Carson v. All Erection & Crane Rental Corp., 2016 WL 413161
A construction worker was injured when a crane malfunctioned and crushed his leg. He sued the rental company for negligence, claiming that they had a duty to inspect the crane and by failing to do so, caused the injury. The district court granted the rental company’s motion for summary judgment. The Court found that no reasonable jury could return a verdict in plaintiff’s favor. Following the accident, the crane was inspected. After hours of attempted accident reconstruction it was determined that the malfunction was intermittent, one that was difficult to replicate and difficult to detect. The malfunction involved the use of the crane’s cruise control.

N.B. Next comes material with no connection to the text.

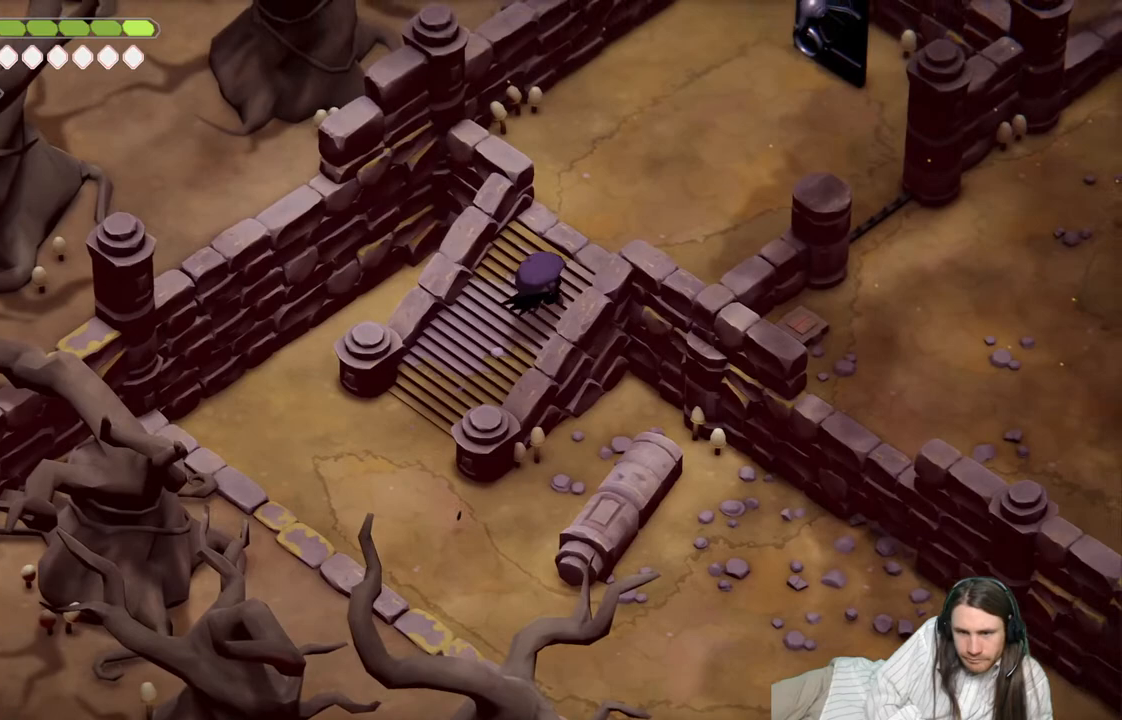
{"buttons": [], "left_stick": "up-right", "right_stick": "center", "events": [[67, "B", "up"]]}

In summary judgment the non-moving party is entitled to have all reasonable inferences drawn in their favor (Thornton v. M7 Aerospace LP, 796 F.3d 757, 769 (7th Cir. 2015)). The inferences drawn must be reasonable, thus a court may not draw an inference in the non-movant’s favor when the evidence on record leads to many equally speculative conclusions (Foster v. New York Central System, 402 F.2d 312, 313 (7th Cir. 1968)). Proven facts, not mere guess, conjecture, surmise, possibility or speculation, must be the basis for a finding or decision (Halkias v. Gary National Bank, 234 N.E.2d 652, 655 (Ind. App. 1968)). Finally, in the total absence of evidence or reasonable inferences on one or more of plaintiff’s essential elements, the defendant is entitled to summary judgement (Palace Bar, Inc. v. Fearnot, 381 N.E.2d 858, 861 (Ind. 1978)).
The Court assumed a duty to inspect, but held that no reasonable jury could find the rental company in breach for not conducting inspections at the same level as the accident reconstruction. Nonetheless, the Court assumed a breach and examined proximate cause. The Court found that the critical question was how often the crane’s cruise control was used prior to the accident. Plaintiff did not present any evidence as to the frequency that the cruise control was used. Without any record of the frequency, the inferences drawn would rely on mere speculation or conjecture and the plaintiff is not entitled to those.